Но как быть с чертой, не раз отмеченной в русских с некоторой даже досадой? «Мы, русские, носим в себе какое-то внутреннее противоречие. Мы не лишены патриотизма; мы любим Россию и русскость. Но мы не любим друг друга: по отношению к „ближнему своему“ мы носим в душе некое отталкивание» — уходим друг от друга — сразу же страдаем [Шульгин 1994: 141]. Как это чувство взаимного отталкивания без отчужденности связать с идеальной категорией «соборность»? Шульгин сам и ответил на этот вопрос: «Некий устоявшийся образ русскости можно рисовать себе в москвичах эпохи Алексея Михайловича, если не принимать во внимание солидной доли финской и татарской крови, влившейся в северян», но и Богдан Хмельницкий, как известно, смотрел на себя и своих сподвижников «как на истинных носителей русского начала» [Там же: 143]. Думается, дело тут в постоянном смешении этносов в границах российского государства. Каждый из них вносил свои особенности мироощущения и вкладывал их смысл в традиционные русские слова. Особенно создание Петербурга сделало многое в усреднении нового «российского типа», «который проходил выше московского и киевского, но стоял на этих двух местноречиях, как голова, вместилище развившегося разума, стоит на двух ногах...» [Там же: 145].
Если же спросить простого русского человека, что такое соборность, — он ответит разное. Но в одном нельзя сомневаться: чувством он всё понимает правильно.
«Своим ничего не надо доказывать».
Восторженно завышенные определения русского народного характера, данные различными авторами, представляют образ русского человека, пребывающего в душевной гармонии с миром и самим собой — мир и лад в общественной и личной жизни под покровительством праведной власти.
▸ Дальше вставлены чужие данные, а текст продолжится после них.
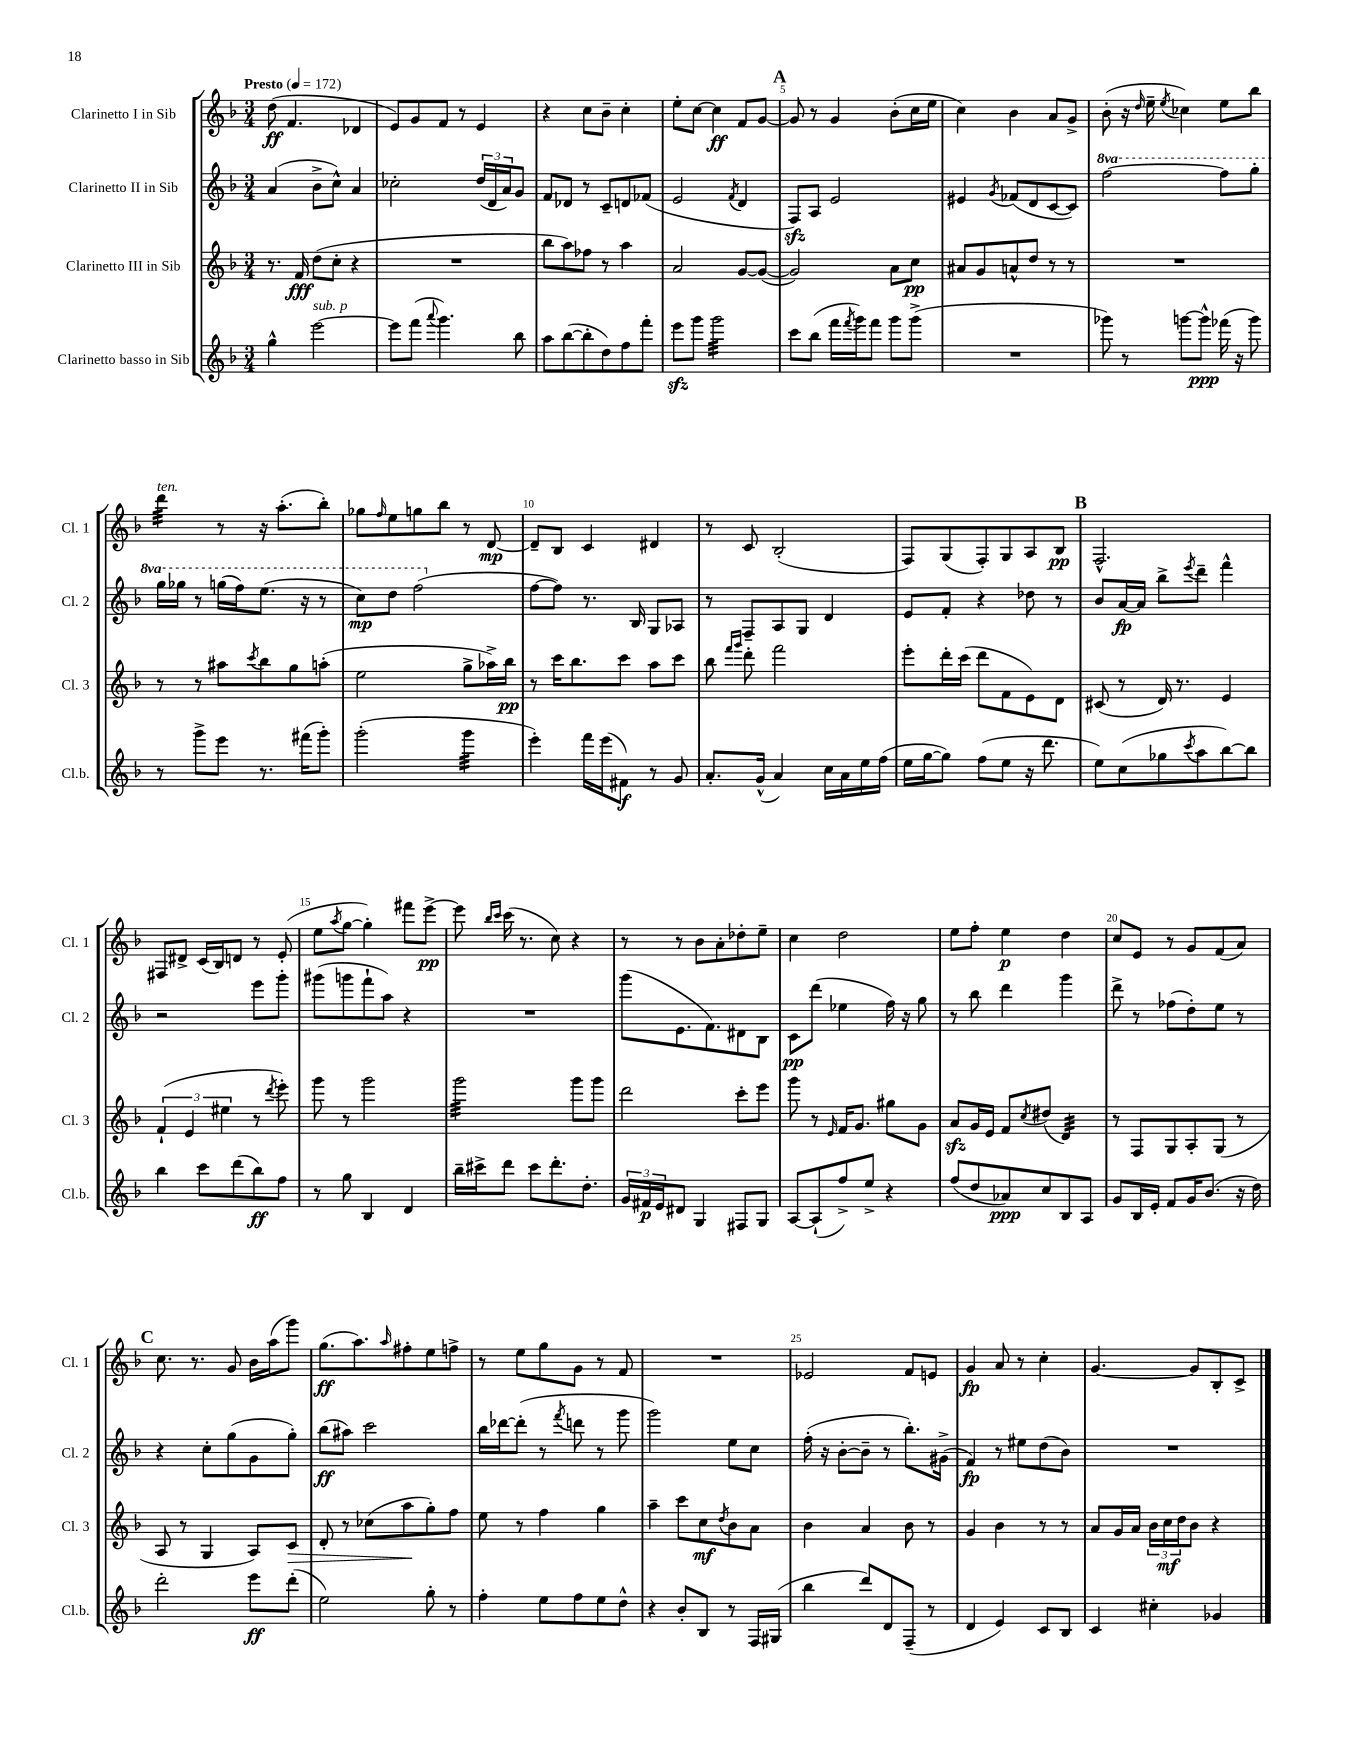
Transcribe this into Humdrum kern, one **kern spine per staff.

**kern	**kern	**kern	**kern
*staff4	*staff3	*staff2	*staff1
*clefG2	*clefG2	*clefG2	*clefG2
*k[b-]	*k[b-]	*k[b-]	*k[b-]
*M3/4	*M3/4	*M3/4	*M3/4
*MM172	*MM172	*MM172	*MM172
4gg^^	8.r	(4a	(8dd
.	.	.	4.f
.	16f	.	.
[2eee	(8dd	8b-^	.
.	8cc'	8cc^^)	.
.	4r	4a	4d-
=	=	=	=
8eee]	2.r	2cc-'	8e)
(8fff	.	.	8g
8qqaaa	.	.	.
4.ggg)	.	.	8f
.	.	.	8r
.	.	(24dd	4e
.	.	24d	.
.	.	24a)	.
8bb-	.	8g	.
=	=	=	=
8aa	8bb-	8f	4r
([8bb-	8aa)	8d-	.
8bb-']	8ff-	8r	8cc
8dd)	8r	8c~	8b-~
8ff	4aa	8d	4cc'
8fff'	.	(8f-	.
=	=	=	=
8eee	2a	2e	8ee'
8ggg	.	.	[8cc
2ggg	.	.	4cc]
.	.	8qf	.
.	[8g	4d	8f
.	(8g_	.	[8g
=	=	=	=
8ccc	2g])	8F)	8g]
(8bb-	.	8A	8r
16fff	.	2e	4g
8qfff	.	.	.
16ggg)	.	.	.
8fff	.	.	.
8ggg	8a	.	(8b-'
(8ggg^	8cc	.	16cc
.	.	.	16ee
=	=	=	=
2.r	8a#	4e#	4cc)
.	8g	.	.
.	.	8qg	.
.	8a^^	(8f-	4b-
.	8dd	8d	.
.	8r	[8c	8a
.	8r	8c])	8g^
=	=	=	=
8ggg-)	2.r	[2fff	(8b-'
8r	.	.	16r
.	.	.	16qqdd
.	.	.	16ee~
.	.	.	8qee
[8ggg	.	.	4cc-)
8ggg^^]	.	.	.
(16fff-	.	8fff]	8ee
16r	.	.	.
8ggg)	.	8ggg'	8bb-
=	=	=	=
8r	8r	16ggg	4ddd
.	.	16ggg-	.
8ggg^	8r	8r	.
8eee	8aa#	(16ggg	8r
.	.	16fff)	.
.	8qccc	.	.
8.r	8bb-	(8.eee	16r
.	.	.	(8.aa'
.	8gg	.	.
(16fff#	.	16r	.
8ggg')	(8aa'	8r	8bb-')
=	=	=	=
(2ggg'	2ee	8ccc)	8gg-
.	.	.	16qqff
.	.	8ddd	8ee
.	.	(2fff	8gg
.	.	.	8bb-
4ggg	8gg^	.	8r
.	16aa-^)	.	[8d
.	16bb-	.	.
=	=	=	=
4eee')	8r	[8ff	8d~]
.	16ccc	8ff])	8B-
.	8.bb-	.	.
16fff	.	8.r	4c
(16eee	.	.	.
8f#)	8ccc	.	.
.	.	16B-	.
8r	8aa	8G	4d#
8g	8ccc	8A-	.
=	=	=	=
8.a'	8bb-	8r	8r
.	16qqfff	.	.
.	16qqggg	.	.
.	8ddd'	8F~	8c
(16g^^	.	.	.
4a)	2fff	8A	(2B-'
.	.	8G	.
16cc	.	4d	.
16a	.	.	.
16ee	.	.	.
(16ff	.	.	.
=	=	=	=
16ee	8eee'	8e	8F)
[16gg	.	.	.
8gg])	16ddd'	8f'	(8G
.	(16ccc	.	.
(8ff	8ddd	4r	8F')
8ee	8f	.	8G
16r	8e)	8dd-	8A
8.ddd	.	.	.
.	8d	8r	8B-
=	=	=	=
8ee)	(8c#	8b-	2.F^^
(8cc	8r	[16a	.
.	.	16a]	.
8gg-	16d)	8bb-^	.
.	8.r	.	.
8qccc	.	8qeee	.
8aa	.	8ddd~	.
[8bb-)	4e	4fff^^	.
8bb-]	.	.	.
=	=	=	=
4bb-	(6f`	2r	8F#
.	.	.	8d#^
.	6e	.	.
8ccc	.	.	(16c
.	.	.	16B-)
.	6ee#	.	.
(8ddd	.	.	8d
8bb-)	8r	8eee	8r
.	8qddd	.	.
8ff	8eee')	8ggg'	(8e'
=	=	=	=
8r	8ggg	(8ggg#	8ee
.	.	.	8qaa
8gg	8r	8ggg	[8gg
4B-	2ggg	8fff`	4gg'])
.	.	8aa)	.
4d	.	4r	8fff#
.	.	.	[8eee^
=	=	=	=
16bb-~	2ggg	2.r	8eee]
16ccc#^	.	.	.
.	.	.	16qqbb-
.	.	.	16qqccc
8ddd	.	.	(16ccc
.	.	.	8.r
8ccc#	.	.	.
8.ddd'	.	.	8cc)
.	8ggg	.	4r
8.dd'	.	.	.
.	8ggg	.	.
=	=	=	=
24g	2ddd	(8ggg	8r
24f#	.	.	.
24e	.	.	.
8d#	.	8.e	8r
4G	.	.	8b-
.	.	8.f)	.
.	.	.	8a'
8F#	8ccc'	8d#	8dd-'
8G	8eee	8B-	8ee~
=	=	=	=
[8A	8ggg	8c	4cc
(8A`]	8r	(8ddd	.
.	16qqe	.	.
8ff^)	16f	4ee-	2dd
.	8.g	.	.
8ee^	.	.	.
4r	8gg#	16ff)	.
.	.	16r	.
.	8g	8gg	.
=	=	=	=
(8ff	8a	8r	8ee
8dd	16g	8bb-	8ff'
.	16e	.	.
8a-)	8f	4ddd	4ee
.	8qcc	.	.
8cc	(8dd#	.	.
8B-	4d)	4ggg	4dd
8A	.	.	.
=	=	=	=
8g	8r	8ddd^	8cc
16B-	8F	8r	8e
16e'	.	.	.
8f	8G	(8ff-	8r
16g	8A'	8dd')	8g
(8.b-	.	.	.
.	(8G	8ee	(8f
16r	8r	8r	8a)
16dd)	.	.	.
=	=	=	=
2ddd'	8A	4r	8.cc
.	8r	.	.
.	.	.	8.r
.	4G	8cc'	.
.	.	(8gg	8g
8eee	8A)	8g	16b-
.	.	.	(16aa
(8ddd'	8c	8gg')	8ggg)
=	=	=	=
2ee)	8d'	(8bb-	(8.gg
.	8r	8aa#)	.
.	.	.	8.aa)
.	(8cc-	2ccc	.
.	.	.	16qqaa
.	8aa	.	8ff#'
8gg'	8gg')	.	8ee
8r	8ff	.	8ff^
=	=	=	=
4ff'	8ee	16bb-	8r
.	.	[16ddd-	.
.	8r	(8ddd-']	8ee
8ee	4ff	8r	8gg
.	.	8qfff	.
8ff	.	8ddd	8g
8ee	4gg	8r	8r
8dd^^	.	8ggg	8f
=	=	=	=
4r	4aa~	2ggg)	2.r
8b-'	8ccc	.	.
8B-	8cc	.	.
.	8qdd	.	.
8r	8b-	8ee	.
16F	8a	8cc	.
(16G#	.	.	.
=	=	=	=
4bb-	4b-	(16ff'	2e-
.	.	16r	.
.	.	[8b-'	.
8ddd)	4a	8b-~]	.
8d	.	8r	.
(8F~	8b-	8.bb-')	8f
8r	8r	.	8e
.	.	(16g#^	.
=	=	=	=
4d	4g	4f)	4g
4e)	4b-	8r	8a
.	.	8ee#	8r
8c	8r	(8dd	4cc'
8B-	8r	8b-)	.
=	=	=	=
4c	8a	2.r	[4.g
.	16g	.	.
.	16a	.	.
4cc#'	24b-	.	.
.	24cc	.	.
.	24dd	.	.
.	8b-	.	8g]
4g-	4r	.	8B-'
.	.	.	8c^
==	==	==	==
*-	*-	*-	*-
Но крайности двоения неизбывны, и власть недостойная попускает греху. Ведь воля начинается с проявления чувств, а именно чувства в своем действии амбивалентны, и вот уже видно: подавленное властной волей личное «хочу» человека оборачивается апатией-ленью, страстью-пьянством или беспредметным словом, которым клянут опостылевший свет.
Замечание философа: «Мы не ленивы, мы созерцательны» [Гиренок 1998: 285] — совершенно справедливо в идеальном смысле, однако со стороны наша созерцательность кажется отсутствием деловитости. Другой философ справедливо добавил: «То, что „доброхоты“ России относят к свидетельствам о лености русских, есть по существу способ высвобождения времени для бесед, размышлений, мыслительных созерцаний в ущерб не столь важным „делам“ по угождению тела продуктами физического труда» — ведь русский человек физически защищен своими природными ресурсами; «если русский народ не работает, то он размышляет», т. е., собственно говоря, просто изменяет форму своей деятельности [Курашов 1999: 225—226]. Это та самая средняя позиция, которую так любил Аристотель: только паразиты ленивы — и только мошенники суетливы. Пример идеального русского типа — классический Дурак, для которого свойственны «философская созерцательность и метафизичность поступков» [Там же: 230]. Суетливость, например, еврея хорошо описал Василий Розанов: вот уж пример неустанной деловитости!